Goodguy, Ambassador of the Lord Jesus Christ, domiciled in the Kingdom of God, Servant of His most Excellent Majesty, the Lord Jesus Christ, acting in the Name and pursuant to the Grace of the same, Defendant­ in the instant case, submit this Memorandum of Law on Trinsey v. Pagliaro in support of his Motion to Dismiss.

THE ELEVENTH AMENDMENT

It is a violation of the 11th Amendment for a FOREIGN CITIZEN to INVOKE the JUDICIAL POWER OF THE STATE.

Article XI. The Judicial power of the United States shall not be construed to extend to any suit in law or equity, commenced or prosecuted against one of the United States by Citizens of another State, or by Citizens or Subjects of any Foreign State.

S. citizens (federal citizens) are FOREIGN to the several State and SUBJECTS OF THE FEDERAL UNITED STATES/STATE of NEW COLUMBIA/DISTRICT OF COLUMBIA. Attorneys, therefore, are considered FOREIGN AGENTS under the FOREIGN AGENTS REGISTRATION ACT[FARA] and are SUBJECTS of the BAR ASSOCIATION [BRISTISH ACCREDITING REGENCY]. By virtue of the 11th Amendment, government and corporations and their agents are foreclosed from parity with real, living, sentient human beings. Rights of sentient beings are God-given by virtue of God’s creation of mankind (Genesis 1:26ff) while corporations and governments only have limited powers—powers granted to them by their human creator.

Supreme Court of the United States 1795

“Inasmuch as every government is an artificial person, an abstraction, and a creature of the mind only, a government can interface only with other artificial persons. The imaginary, having neither actuality nor substance, is foreclosed from creating and attaining parity with the tangible. The legal manifestation of this is that no government, as well as any law, agency, aspect, court, etc. can concern itself with anything other than corporate, artificial persons and the contracts between them.” (S.C.R. 1795, Penhallow v. Doane’s Administraters (3 U.S. 54; 1 L.Ed. 57; 3 Dall. 54).

ON THE DUTY OF THE COURT

It is not the duty of the court to be religious and mediate faith claims deficient of empirical evidence. Men can claim anything, but the court has no duty to any Plaintiff lacking proof of claim. Even historic Christianity avoided fideism by providing many “infallible proofs” in its assertion that the Lord Jesus Christ rose from the dead (John 20:25; Acts 1:3).

It is not the duty of the court to be involved in politics voting for their favorite party or to cast a vote for party slogans. The fact that the opposing attorney and the judge belong to the same commercial club called the BAR should alert the Court that the judge in the instant case is called to be fair, impartial, and non-prejudicial.

[Judges] are the depositary of the laws; the living oracles, who must decide in all cases of doubt, and who are bound by an oath to decide according to the law of the land. [Blackstone, 1 COMMENTARIES *69.]

It is the duty of the Court to insure that pleadings are sufficient to invoke judicial authority. Pleadings that lack evidence supported by fact can only be deemed as a “failure to state a claim upon which relief can be granted” (Rule 1-012).

It is the duty of the Court to seek the truth. Lady Justice is blind. She carries the scales of justice with a duty to make sure there is an “agreement between thought and reality;” between “faith claims and reality.”

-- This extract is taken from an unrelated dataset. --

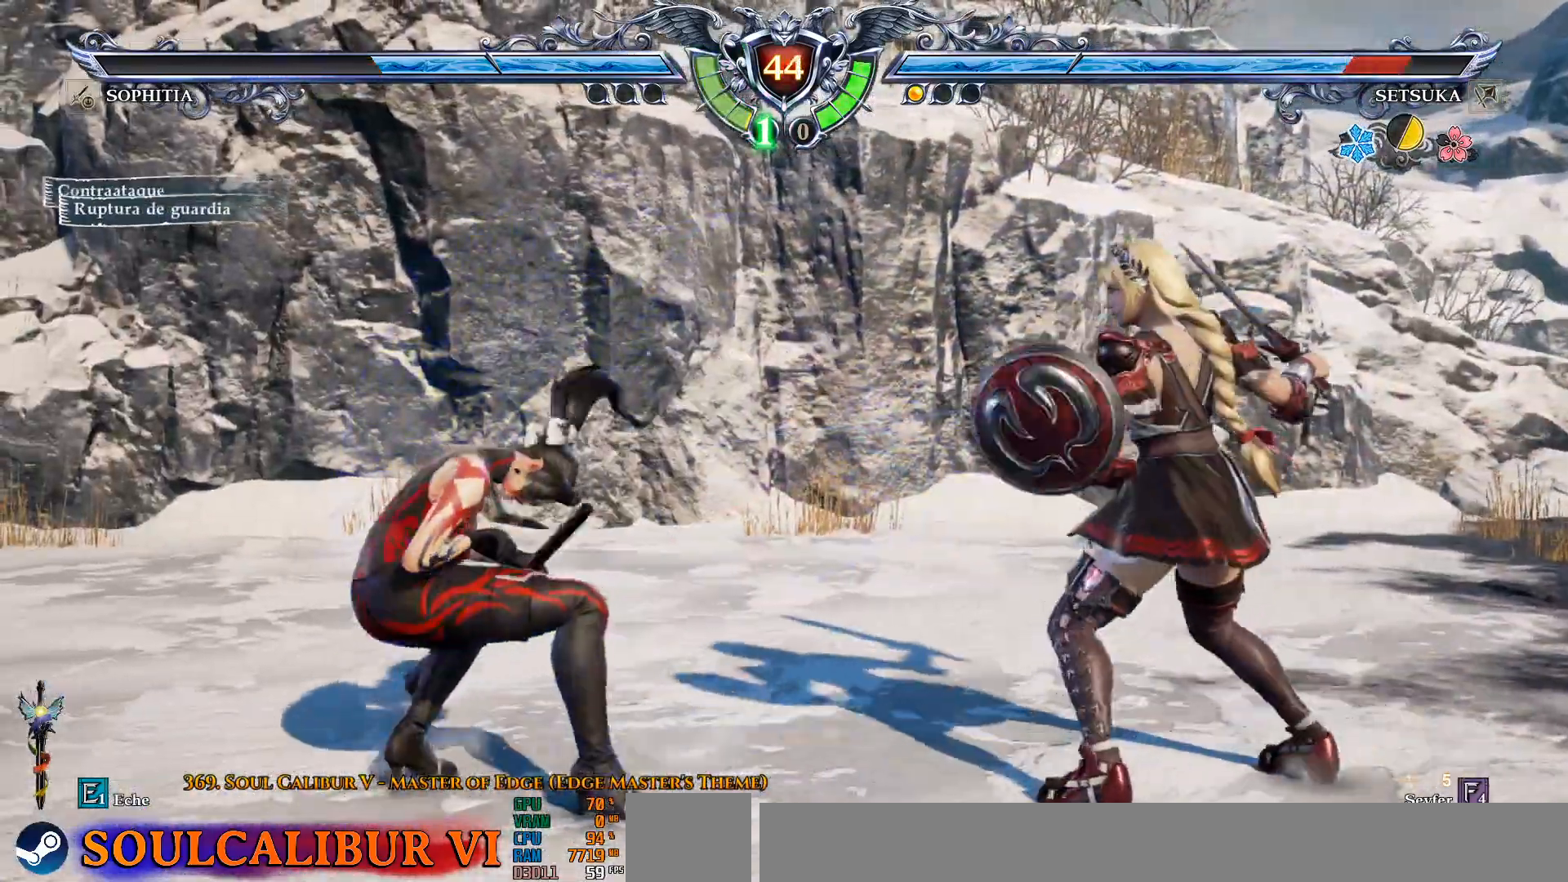
{"dt_ms": 500, "buttons": ["DPAD_DOWN", "DPAD_RIGHT"], "left_stick": "center", "right_stick": "center", "events": [[67, "CROSS", "down"], [367, "CROSS", "up"], [483, "DPAD_DOWN", "down"]]}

It is the duty of the Court and jury to determine the facts, the actual events or existence of an occurrence. Facts differ from truth in that facts are more related to specific events of an occurrence, while truth is a holistic, unified conclusion regarding a series of actual occurrences.

It is, therefore, the duty of the Court to discern the truth in a controversy by weighing the evidence.

“No instruction was asked, but, as we have said, the judge told the jury that they were to regard only the evidence admitted by him, not statements of counsel”, Holt v. United States, (10/31/10) 218 U.S. 245, 54 L. Ed. 1021, 31 S. Ct. 2,

[W]e may take it as a general rule, “that the decisions of courts of justice are the evidence of what is common law.” [Blackstone, 1 COMMENTARIES *71.]

The best evidence of the common law is to be found in the decisions of the courts of justice . . .. The reports of judicial decisions contain the most certain evidence, and the most authoritative and precise application of the rules of the common law. [Kent, J., 1 COMMENTARIES, at 473-78.]

It is the duty of the Court to place those who testify “under oath” so that truth can proceed and succeed. In fact, since there is only one form of action, civil action (Rule 1-001), no civil action can proceed with warrant without first supplying an oath of affirmation by an injured party stating with particularity and specificity the facts in the action and their competence to proceed with a claim.

4th Amendment: The right of the people to be secure in their persons, houses, papers, and effects, against unreasonable searches and seizures, shall not be violated, and no Warrantsshall issue, but upon probable causesupported by Oath or affirmation, and particularly describing the place to be searched, and the persons or things to be seized.

It is the duty of the court to weigh the evidence, not faith claims or assertions or statements of belief; e., the court must be deaf to an attorney’s beliefs that are not supported by eye-witness testimony or documentary evidence.

Evidence: Any species of proof, or probative matter, legally presented at the trial of an issue, but the act of the parties and through the medium of witnesses, records, documents, exhibits, concrete objects, etc. for the purpose of inducing a belief in the minds of the court or jury as to their contention (Taylor v. Howard, 111 R.I. 527, 304, A.2d 891, 893.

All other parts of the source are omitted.